Number of workless households falls again, says ONS

ONS' Jamie Jenkins: "There are some stark differences across the country"

The number of households where no adult aged 16 to 64 is in work has fallen for the second year in a row, official figures show.

The Office for National Statistics (ONS) said there were 3.7 million such households in the UK between April and June this year, or about 17.9% of all households.

That was down from 18.7% last year, about 3.85 million households.

In total, five million people aged 16 to 64 live in workless households.

The number of children living in workless households also fell to 1.8 million from 1.84 million.

Workless households are defined as those which include at least one person of working age (16-64) where no one is in work.
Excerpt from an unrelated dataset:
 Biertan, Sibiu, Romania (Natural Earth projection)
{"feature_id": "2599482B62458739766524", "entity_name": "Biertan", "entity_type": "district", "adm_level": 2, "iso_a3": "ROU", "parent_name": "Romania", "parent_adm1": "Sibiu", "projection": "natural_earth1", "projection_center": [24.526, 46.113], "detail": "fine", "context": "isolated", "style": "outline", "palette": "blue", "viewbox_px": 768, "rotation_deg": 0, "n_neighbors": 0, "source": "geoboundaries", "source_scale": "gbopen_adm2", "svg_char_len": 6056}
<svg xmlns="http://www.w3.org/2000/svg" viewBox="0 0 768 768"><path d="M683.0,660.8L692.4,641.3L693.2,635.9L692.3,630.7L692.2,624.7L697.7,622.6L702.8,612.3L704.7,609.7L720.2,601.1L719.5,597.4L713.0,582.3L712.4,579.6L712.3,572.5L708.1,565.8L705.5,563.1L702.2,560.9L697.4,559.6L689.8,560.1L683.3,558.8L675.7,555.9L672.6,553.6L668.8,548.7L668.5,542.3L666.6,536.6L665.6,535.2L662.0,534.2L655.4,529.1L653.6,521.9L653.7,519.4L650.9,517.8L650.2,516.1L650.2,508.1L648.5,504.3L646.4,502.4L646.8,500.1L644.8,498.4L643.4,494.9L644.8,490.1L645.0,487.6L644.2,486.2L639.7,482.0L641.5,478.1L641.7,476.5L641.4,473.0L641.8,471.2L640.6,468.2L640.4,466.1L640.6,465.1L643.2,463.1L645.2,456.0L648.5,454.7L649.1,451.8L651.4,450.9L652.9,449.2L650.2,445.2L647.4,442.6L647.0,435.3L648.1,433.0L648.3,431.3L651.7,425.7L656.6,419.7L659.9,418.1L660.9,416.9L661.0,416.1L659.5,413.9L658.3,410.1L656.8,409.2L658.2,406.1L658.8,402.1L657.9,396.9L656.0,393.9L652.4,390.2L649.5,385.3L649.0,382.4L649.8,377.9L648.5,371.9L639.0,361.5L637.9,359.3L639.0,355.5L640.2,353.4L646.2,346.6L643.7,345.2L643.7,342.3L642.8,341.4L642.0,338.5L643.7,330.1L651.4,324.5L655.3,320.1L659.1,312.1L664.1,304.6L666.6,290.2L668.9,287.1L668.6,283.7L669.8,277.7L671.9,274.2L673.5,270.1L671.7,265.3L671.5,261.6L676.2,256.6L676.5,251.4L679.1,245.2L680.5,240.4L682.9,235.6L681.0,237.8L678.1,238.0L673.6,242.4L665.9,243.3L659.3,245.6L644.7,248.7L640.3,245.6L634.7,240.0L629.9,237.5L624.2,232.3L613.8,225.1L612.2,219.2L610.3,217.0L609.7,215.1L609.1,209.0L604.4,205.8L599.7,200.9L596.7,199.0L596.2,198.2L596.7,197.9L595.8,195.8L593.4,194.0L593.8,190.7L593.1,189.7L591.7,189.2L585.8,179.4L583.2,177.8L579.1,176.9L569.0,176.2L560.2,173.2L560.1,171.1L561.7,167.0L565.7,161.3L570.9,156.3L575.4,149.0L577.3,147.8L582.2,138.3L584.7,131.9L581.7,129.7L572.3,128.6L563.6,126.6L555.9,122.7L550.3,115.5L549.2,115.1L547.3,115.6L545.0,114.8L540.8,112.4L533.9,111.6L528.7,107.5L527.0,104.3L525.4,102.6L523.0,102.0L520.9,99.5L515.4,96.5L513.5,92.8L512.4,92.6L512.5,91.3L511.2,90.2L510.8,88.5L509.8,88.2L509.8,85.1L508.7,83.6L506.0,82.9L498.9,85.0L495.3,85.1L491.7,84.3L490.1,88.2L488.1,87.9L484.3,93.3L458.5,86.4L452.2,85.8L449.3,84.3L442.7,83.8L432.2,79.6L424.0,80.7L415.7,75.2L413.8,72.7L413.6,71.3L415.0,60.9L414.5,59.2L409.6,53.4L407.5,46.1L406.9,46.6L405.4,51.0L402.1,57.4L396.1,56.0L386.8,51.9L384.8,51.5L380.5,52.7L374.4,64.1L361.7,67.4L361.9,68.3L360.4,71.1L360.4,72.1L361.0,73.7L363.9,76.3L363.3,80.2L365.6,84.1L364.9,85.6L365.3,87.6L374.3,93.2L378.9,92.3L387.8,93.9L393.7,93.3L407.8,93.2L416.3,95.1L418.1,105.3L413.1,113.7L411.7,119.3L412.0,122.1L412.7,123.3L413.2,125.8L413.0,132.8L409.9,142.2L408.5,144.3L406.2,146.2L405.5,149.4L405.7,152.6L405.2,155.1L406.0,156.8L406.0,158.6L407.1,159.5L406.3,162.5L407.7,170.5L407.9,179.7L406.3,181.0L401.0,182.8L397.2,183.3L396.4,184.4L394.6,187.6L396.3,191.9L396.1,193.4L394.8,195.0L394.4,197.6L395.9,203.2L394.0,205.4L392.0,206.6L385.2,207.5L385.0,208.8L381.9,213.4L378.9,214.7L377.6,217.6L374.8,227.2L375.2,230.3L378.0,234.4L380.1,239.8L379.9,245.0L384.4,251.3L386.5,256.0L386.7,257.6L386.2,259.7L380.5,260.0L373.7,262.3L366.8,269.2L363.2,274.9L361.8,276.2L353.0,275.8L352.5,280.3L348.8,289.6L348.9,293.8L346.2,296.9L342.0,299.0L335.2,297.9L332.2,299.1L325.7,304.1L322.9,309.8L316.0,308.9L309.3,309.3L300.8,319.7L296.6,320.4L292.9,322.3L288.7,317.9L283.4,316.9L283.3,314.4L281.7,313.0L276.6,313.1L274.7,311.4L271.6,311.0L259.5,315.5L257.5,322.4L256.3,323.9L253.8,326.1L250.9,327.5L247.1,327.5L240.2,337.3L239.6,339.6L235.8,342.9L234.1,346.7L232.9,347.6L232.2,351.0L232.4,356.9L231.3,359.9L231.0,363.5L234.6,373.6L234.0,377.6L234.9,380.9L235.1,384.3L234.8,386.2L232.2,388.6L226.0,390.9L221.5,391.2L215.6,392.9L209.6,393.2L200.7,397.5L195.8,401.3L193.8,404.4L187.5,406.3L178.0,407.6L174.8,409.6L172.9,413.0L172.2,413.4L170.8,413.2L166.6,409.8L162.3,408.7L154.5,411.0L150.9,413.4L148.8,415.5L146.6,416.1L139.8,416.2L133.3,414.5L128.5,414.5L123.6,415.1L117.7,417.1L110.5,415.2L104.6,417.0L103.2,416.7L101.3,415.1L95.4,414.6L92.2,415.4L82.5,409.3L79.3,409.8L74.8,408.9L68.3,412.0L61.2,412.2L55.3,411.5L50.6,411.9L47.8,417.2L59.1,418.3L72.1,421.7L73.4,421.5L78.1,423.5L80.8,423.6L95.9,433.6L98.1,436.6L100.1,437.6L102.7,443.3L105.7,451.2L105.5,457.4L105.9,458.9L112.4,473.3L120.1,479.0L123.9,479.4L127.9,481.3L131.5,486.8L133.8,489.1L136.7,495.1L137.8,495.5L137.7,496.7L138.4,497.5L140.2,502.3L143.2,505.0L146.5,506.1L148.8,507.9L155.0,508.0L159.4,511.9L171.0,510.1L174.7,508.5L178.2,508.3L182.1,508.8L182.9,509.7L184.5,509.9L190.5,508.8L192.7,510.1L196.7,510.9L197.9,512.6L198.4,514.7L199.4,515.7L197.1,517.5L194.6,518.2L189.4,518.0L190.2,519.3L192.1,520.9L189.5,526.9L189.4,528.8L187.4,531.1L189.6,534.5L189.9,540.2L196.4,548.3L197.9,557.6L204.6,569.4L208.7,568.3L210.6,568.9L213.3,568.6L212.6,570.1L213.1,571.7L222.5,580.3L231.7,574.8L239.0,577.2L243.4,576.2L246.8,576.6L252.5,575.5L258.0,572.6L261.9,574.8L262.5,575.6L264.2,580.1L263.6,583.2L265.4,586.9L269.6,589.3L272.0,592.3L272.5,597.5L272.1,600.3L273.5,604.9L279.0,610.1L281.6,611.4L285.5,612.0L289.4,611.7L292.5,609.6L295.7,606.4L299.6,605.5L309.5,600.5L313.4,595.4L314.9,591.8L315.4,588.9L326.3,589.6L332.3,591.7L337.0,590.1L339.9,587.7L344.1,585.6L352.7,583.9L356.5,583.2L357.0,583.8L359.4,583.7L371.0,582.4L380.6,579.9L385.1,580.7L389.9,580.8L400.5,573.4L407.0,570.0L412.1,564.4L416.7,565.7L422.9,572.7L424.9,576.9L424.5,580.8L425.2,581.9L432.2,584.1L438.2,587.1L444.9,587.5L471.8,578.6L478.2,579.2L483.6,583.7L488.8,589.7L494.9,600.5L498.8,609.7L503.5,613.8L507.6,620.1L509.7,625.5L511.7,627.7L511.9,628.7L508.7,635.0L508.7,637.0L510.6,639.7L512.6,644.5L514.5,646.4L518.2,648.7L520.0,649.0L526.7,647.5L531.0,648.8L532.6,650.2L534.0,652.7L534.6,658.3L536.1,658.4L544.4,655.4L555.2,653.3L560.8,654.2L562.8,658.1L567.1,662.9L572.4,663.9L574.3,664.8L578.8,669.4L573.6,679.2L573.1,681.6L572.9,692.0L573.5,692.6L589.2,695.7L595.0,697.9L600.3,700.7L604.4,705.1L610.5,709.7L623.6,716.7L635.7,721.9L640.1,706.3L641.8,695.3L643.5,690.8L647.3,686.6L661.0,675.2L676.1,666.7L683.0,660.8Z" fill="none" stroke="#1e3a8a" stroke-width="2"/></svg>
The fall is largely down to a reduction in households where people are inactive and a rise in mixed households - those containing some people in work and some who are not.
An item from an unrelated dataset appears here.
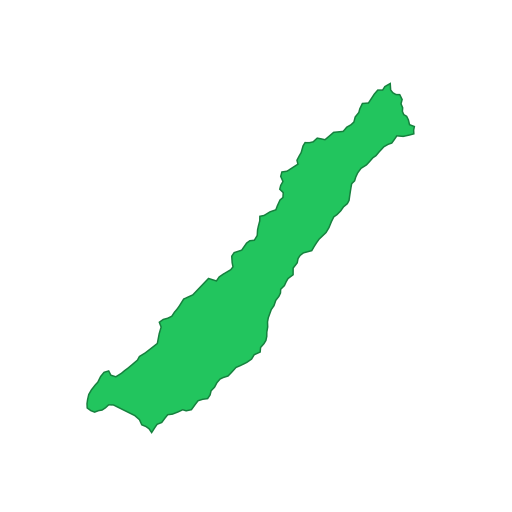 Irapuru, São Paulo, Brazil, rotated 30°
{"feature_id": "56859067B68587669749429", "entity_name": "Irapuru", "entity_type": "district", "adm_level": 2, "iso_a3": "BRA", "parent_name": "Brazil", "parent_adm1": "São Paulo", "projection": "orthographic", "projection_center": [-51.345, -21.468], "detail": "fine", "context": "isolated", "style": "filled", "palette": "green", "viewbox_px": 512, "rotation_deg": 30, "n_neighbors": 0, "source": "geoboundaries", "source_scale": "gbopen_adm2", "svg_char_len": 2571}
<svg xmlns="http://www.w3.org/2000/svg" viewBox="0 0 512 512"><g transform="rotate(30 256 256)"><path d="M253.9,461.1L254.2,454.8L254.5,451.2L257.6,447.3L258.2,442.1L258.9,437.6L262.7,434.7L266.4,430.1L269.4,425.8L272.9,425.0L276.9,421.4L277.6,414.8L278.2,410.3L281.5,406.7L285.4,403.7L285.7,399.3L284.5,395.2L285.7,390.2L285.5,385.2L286.4,380.5L288.4,377.6L291.8,373.9L292.9,369.5L294.4,362.5L297.1,358.9L301.2,352.8L303.7,347.5L303.8,342.4L307.6,337.1L305.7,332.9L306.7,328.0L306.8,324.2L305.5,320.2L303.4,316.5L301.6,311.6L298.9,307.3L297.5,303.3L296.0,294.7L296.4,290.1L295.3,284.5L296.0,279.5L295.7,275.8L294.0,272.5L295.4,267.5L295.0,263.2L295.0,259.5L297.5,253.7L294.2,247.9L295.1,241.3L293.7,237.2L293.9,233.4L295.5,229.6L301.6,223.5L301.6,218.6L301.8,214.2L302.2,209.9L304.9,200.7L305.0,195.0L304.1,188.4L303.8,183.2L305.4,179.8L306.8,174.5L307.2,169.7L308.9,165.1L308.8,161.4L306.7,156.2L304.0,149.2L302.7,145.5L303.8,141.6L302.9,137.7L302.5,133.1L303.1,127.6L306.1,121.9L307.1,117.6L308.1,112.5L309.7,109.2L310.6,104.1L312.1,97.5L314.6,93.2L317.1,90.3L317.5,86.6L317.9,81.5L323.7,78.8L328.4,74.5L331.6,71.3L329.6,68.2L328.4,64.7L323.3,65.5L320.0,62.0L316.6,59.7L313.3,59.7L310.5,57.6L308.9,54.3L305.5,51.7L304.3,47.4L299.8,44.4L296.5,46.2L292.8,46.2L289.6,44.9L286.0,39.5L282.9,44.8L282.7,49.0L278.5,51.4L277.5,56.6L276.9,67.3L271.9,70.7L272.3,76.6L273.3,80.3L272.4,86.0L273.8,91.0L272.6,95.0L270.2,99.0L269.2,104.5L261.4,110.1L259.6,115.3L257.6,120.8L253.8,122.0L250.1,123.3L248.4,128.6L245.7,131.1L241.8,133.3L241.7,137.1L243.4,143.8L243.4,147.4L243.6,152.6L246.4,155.5L244.8,158.6L240.5,167.0L236.4,170.3L237.6,174.7L242.1,178.0L242.1,182.5L243.2,186.3L247.9,187.5L250.1,191.9L248.8,195.4L249.4,201.9L250.1,206.1L246.1,210.7L242.7,216.9L239.5,219.7L241.7,223.7L243.0,228.5L244.3,232.6L246.8,237.6L246.7,243.2L243.0,245.9L241.4,249.5L240.7,258.1L235.4,264.0L235.1,268.3L238.7,273.7L241.5,276.9L241.0,280.5L236.8,287.9L234.6,292.5L234.2,297.4L226.1,299.2L220.7,321.3L214.9,329.4L214.6,337.9L214.2,341.7L213.5,345.3L213.2,350.3L210.7,354.0L207.4,357.3L205.4,361.7L209.4,365.0L211.0,371.6L214.3,381.1L210.3,391.0L208.6,395.2L205.3,401.3L205.4,405.5L204.0,409.4L201.3,416.9L199.5,421.0L198.1,424.9L195.0,430.7L189.9,431.8L185.9,429.2L182.6,432.7L181.7,438.0L182.1,444.4L181.3,447.9L180.4,454.2L180.4,459.5L182.0,464.7L183.5,468.4L185.8,472.0L190.3,472.5L194.3,471.9L197.0,468.6L199.7,466.4L201.5,462.8L202.8,458.6L206.9,456.3L230.8,454.8L236.9,456.0L241.5,459.3L246.0,458.7L249.8,459.1L253.9,461.1Z" fill="#22c55e" stroke="#15803d" stroke-width="1.5"/></g></svg>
The ONS data is derived from the quarterly Labour Force Survey, in which 53,000 households across the UK, containing more than 100,000 adults, are quizzed about their work or lack of it.

About 1.45 million, or a third, of workless people cited long-term sickness or disability as the main reason behind their inactivity.
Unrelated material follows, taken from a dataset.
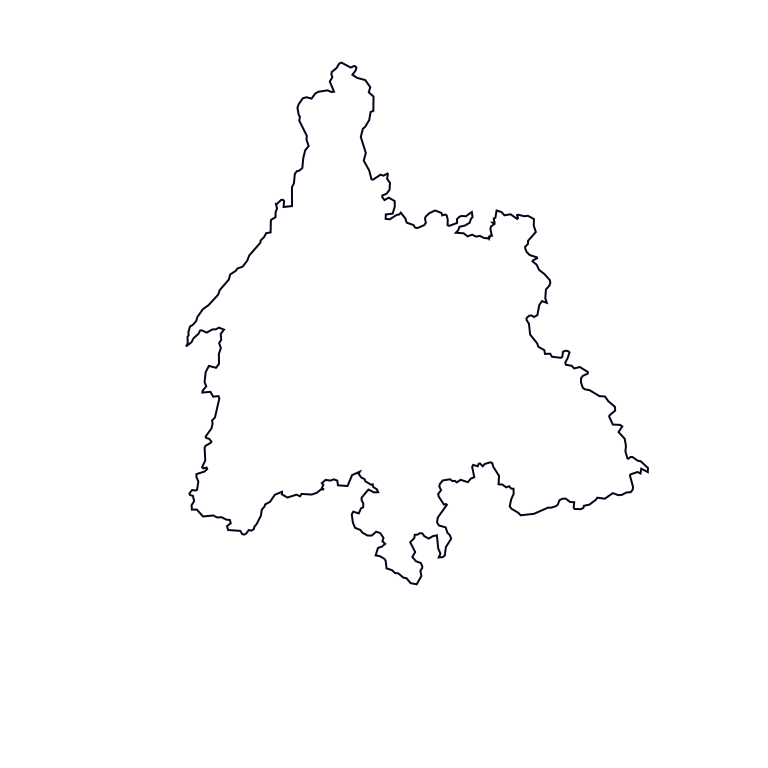 map outline of Sichuan (orthographic projection), rotated 43°
{"feature_id": "CHN-1809", "entity_name": "Sichuan", "entity_type": "Province", "adm_level": 1, "iso_a3": "CHN", "parent_name": "China", "parent_adm1": "", "projection": "orthographic", "projection_center": [103.034, 30.167], "detail": "fine", "context": "isolated", "style": "outline", "palette": "ink", "viewbox_px": 768, "rotation_deg": 43, "n_neighbors": 0, "source": "natural_earth", "source_scale": "10m", "svg_char_len": 6153}
<svg xmlns="http://www.w3.org/2000/svg" viewBox="0 0 768 768"><g transform="rotate(43 384 384)"><path d="M637.0,268.5L629.9,270.5L632.6,274.5L629.4,275.5L625.9,282.1L626.4,283.3L636.3,289.4L638.0,291.8L638.2,294.9L635.3,298.0L633.6,302.8L631.2,305.5L625.8,307.7L623.7,317.3L617.5,321.7L617.9,324.1L616.5,332.1L613.3,336.7L614.3,338.7L613.4,341.2L608.7,345.4L607.1,345.1L603.7,340.7L600.6,343.4L595.0,343.9L592.6,346.4L591.6,349.6L593.4,353.6L593.0,356.2L590.4,360.8L588.4,362.3L582.2,376.7L573.5,386.8L570.0,386.6L562.3,388.3L559.3,387.7L555.6,381.4L553.8,376.0L550.2,372.3L548.3,373.8L545.2,373.4L544.0,376.2L539.2,376.8L536.2,379.2L530.7,372.7L520.4,370.0L517.0,368.0L515.1,368.8L512.2,373.9L512.3,376.8L508.2,376.7L507.7,378.0L508.7,380.2L504.4,382.4L505.0,384.5L513.6,390.6L512.0,394.0L512.3,398.6L505.4,401.8L504.3,406.4L502.0,406.4L500.3,408.3L497.2,408.7L492.7,414.6L493.1,419.1L494.2,421.1L498.2,422.8L498.6,427.5L500.8,429.0L510.1,431.3L511.2,429.5L512.4,429.5L514.4,445.0L517.1,449.0L520.7,450.0L526.8,446.8L531.8,449.5L535.3,449.7L538.6,451.3L540.5,461.1L545.4,468.0L545.0,470.6L542.3,473.5L541.0,469.6L535.8,467.3L525.9,458.6L523.5,462.0L522.1,466.6L517.1,467.8L514.0,467.1L512.1,468.5L511.2,471.4L509.3,473.3L511.2,475.9L511.1,481.9L521.4,485.6L522.7,491.2L528.3,491.8L533.0,489.8L536.1,491.1L537.4,492.4L538.0,495.8L542.3,498.9L544.5,508.2L539.3,511.5L532.9,510.7L530.3,512.4L523.8,512.7L520.9,514.7L516.8,514.7L511.6,517.1L505.7,512.1L503.5,511.6L498.2,512.8L494.8,515.1L491.4,508.0L493.3,504.5L493.9,500.1L490.1,500.1L488.6,496.9L483.0,495.6L479.0,497.4L478.4,503.3L475.2,506.1L469.7,507.4L466.3,506.9L460.9,508.9L455.8,506.6L449.4,501.4L448.6,498.3L453.8,495.9L452.0,490.7L452.8,488.4L450.5,485.6L446.6,484.1L445.1,482.2L444.6,471.8L450.6,470.1L453.5,467.1L450.6,465.9L446.3,466.7L444.2,465.1L443.5,466.4L436.8,467.9L434.7,466.8L431.2,467.9L426.7,467.0L426.1,464.6L422.8,472.4L426.9,483.5L419.4,489.5L415.7,486.5L412.3,488.0L410.7,491.2L406.7,493.9L406.1,498.9L408.4,499.1L409.6,502.7L412.0,502.0L409.8,504.1L409.1,509.3L406.6,514.1L398.7,520.6L399.2,523.4L395.5,524.6L390.8,532.9L384.6,534.3L382.9,532.4L379.7,539.4L381.0,547.9L379.2,553.2L380.2,555.0L380.3,559.2L383.8,564.3L386.4,573.4L386.5,576.6L387.8,579.0L386.9,581.8L384.8,582.9L385.2,587.5L384.5,589.4L382.7,590.5L379.1,589.4L369.6,597.1L366.1,595.0L366.9,590.4L364.1,588.6L361.0,590.8L356.0,592.2L353.0,595.4L348.8,596.6L342.0,604.3L332.7,603.5L329.2,606.9L325.9,603.8L325.1,599.2L320.5,596.1L317.9,597.5L316.3,596.8L316.0,592.5L319.0,590.2L319.4,588.8L314.7,581.9L310.2,579.9L308.3,577.8L312.4,570.5L312.7,566.8L311.2,566.1L309.3,569.0L307.7,568.9L305.5,561.9L296.2,552.9L295.6,550.9L297.4,545.2L297.0,543.8L293.7,543.3L290.7,544.7L289.4,544.1L288.1,534.1L285.7,529.9L283.1,528.0L283.2,523.8L273.4,506.8L271.2,505.7L267.7,509.8L262.4,508.1L257.0,514.1L255.9,512.5L255.6,506.9L251.5,505.0L245.5,497.0L243.6,490.2L250.1,486.7L249.6,481.8L242.7,474.6L240.2,469.0L235.5,466.5L234.8,462.7L230.4,458.7L229.9,453.4L224.9,455.3L223.7,458.7L221.3,461.1L219.3,467.3L214.0,469.1L213.0,470.4L214.1,473.8L213.5,480.4L214.7,484.7L213.6,491.6L212.9,488.4L208.0,483.3L208.0,481.7L205.8,479.8L202.9,474.4L203.9,470.9L203.7,466.1L201.8,462.1L200.5,452.8L201.9,445.9L201.8,431.9L199.8,427.3L199.3,413.5L196.8,408.7L198.4,402.4L198.0,399.6L200.6,394.5L199.8,386.9L197.8,382.0L197.2,365.0L195.9,363.2L196.1,358.5L195.0,353.9L197.7,350.5L190.0,341.9L189.5,340.8L190.9,336.0L187.5,332.2L186.1,328.6L182.1,326.0L182.9,325.1L183.2,319.6L184.5,318.2L186.1,318.3L189.8,323.0L195.4,316.6L182.5,302.9L181.2,298.6L175.4,291.0L175.2,287.4L176.5,285.9L177.0,281.8L170.8,273.7L167.0,266.9L166.6,261.3L161.0,258.4L158.2,255.1L142.5,249.2L140.0,245.7L138.3,245.5L132.4,241.1L130.8,237.7L129.8,230.4L131.7,227.2L136.4,224.7L135.6,218.6L136.7,215.0L142.5,207.7L146.4,206.3L148.1,204.3L138.1,199.8L137.0,194.8L134.4,193.5L133.0,191.4L133.8,185.2L132.7,180.3L133.7,178.0L143.9,175.2L145.3,171.8L146.3,171.3L148.0,171.4L149.4,173.9L150.0,179.4L155.7,178.4L163.0,174.5L171.5,176.3L174.0,181.1L180.3,180.9L189.9,191.5L188.7,194.2L193.2,201.1L194.8,208.7L194.5,211.9L198.6,219.2L213.1,227.4L216.9,234.5L227.5,237.9L235.2,242.8L236.6,242.1L238.7,233.3L241.5,232.0L243.0,227.7L243.7,227.9L246.3,231.8L251.3,232.9L255.6,238.2L256.1,243.0L254.2,247.3L255.2,248.5L258.9,249.2L260.4,244.5L267.0,242.9L271.0,247.0L274.1,253.5L269.7,258.8L272.6,262.1L275.9,259.6L277.9,251.9L279.6,249.4L279.4,247.2L286.7,248.4L290.6,250.5L297.2,247.6L300.0,248.4L302.0,247.3L305.1,240.4L304.7,237.6L301.1,235.0L300.3,233.0L300.7,228.0L303.0,222.3L309.4,219.7L311.6,221.0L313.3,218.2L314.9,218.0L318.4,220.2L322.2,224.5L323.8,223.9L327.6,216.4L324.9,213.5L325.1,210.2L326.1,208.2L329.5,205.5L330.9,198.3L334.9,201.5L335.0,204.1L336.7,207.6L335.0,213.2L332.0,217.5L333.4,221.0L333.4,224.4L339.4,219.5L344.4,219.0L346.6,214.7L350.8,213.4L353.1,210.3L357.5,209.0L360.9,206.5L360.6,205.7L361.8,206.1L360.5,202.9L361.8,202.0L356.2,198.2L354.8,195.9L355.6,192.0L353.3,192.0L354.8,190.6L351.4,188.1L352.1,186.5L348.0,180.3L352.8,178.1L357.0,178.5L360.9,173.5L368.8,172.5L368.9,171.3L366.1,169.7L366.8,168.6L372.1,165.7L374.6,162.8L381.2,161.1L385.6,166.1L391.4,169.3L391.7,181.0L393.8,183.5L393.6,187.4L395.4,188.9L398.5,190.2L402.7,190.3L409.4,187.1L410.2,187.6L408.6,192.0L409.0,193.1L414.1,192.6L419.6,194.8L426.3,194.2L434.3,194.9L436.6,196.5L437.8,199.1L438.0,204.5L443.5,211.3L447.7,213.6L443.0,215.7L443.7,220.4L449.2,229.0L448.0,232.7L445.0,233.4L443.6,235.0L443.3,238.6L444.7,240.0L448.9,241.1L457.2,248.2L468.2,249.8L471.5,251.5L478.2,249.9L481.2,252.2L484.9,248.5L488.3,249.5L495.5,244.2L495.9,242.6L492.9,238.3L494.0,235.9L496.0,234.5L498.1,234.3L500.9,240.4L501.8,244.5L503.9,245.9L508.8,242.7L512.5,242.9L515.6,238.0L524.9,236.2L525.9,237.5L523.9,242.3L524.1,245.2L526.7,248.3L532.0,251.2L534.4,250.9L538.6,248.3L549.9,245.9L554.2,242.4L559.6,243.6L568.5,243.2L571.2,245.8L570.3,253.2L570.8,254.2L579.0,257.6L584.4,253.0L587.2,252.5L588.3,259.2L597.4,259.9L603.2,264.3L606.5,268.6L612.6,272.3L613.6,272.1L614.1,269.2L615.7,267.9L621.8,267.1L624.6,265.4L634.3,265.4L637.0,268.5Z" fill="none" stroke="#020617" stroke-width="2"/></g></svg>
The second most common reason given was being unemployed, accounting for 1.03 million people. After that, the next most common factors were looking after the family, retirement and study.

'Stark differences'

If fully retired and student households were removed, the number of households in the UK that were workless was 2.92 million, the ONS said.

The lowest percentage of workless households was in 2006, at the height of the global financial bubble, when the ratio stood at 17.3%.

However, there were sharp differences among regions as well as the financial profiles of households.

"There are some stark differences across the country. For example, in the north-east of the country, 24.5% of households are workless and in the south-east, just over 14%," the ONS's labour analyst Jamie Jenkins told the BBC.

In addition, just 4% of households that live in homes paid with mortgages were workless, compared with 45% of households living in social housing, he said.

At the same time, the ONS also issued statistics showing that people in the UK are now living in good health for longer.

Healthy life expectancy (HLE) increased by more than two years in the period 2008-10 compared with 2005-07.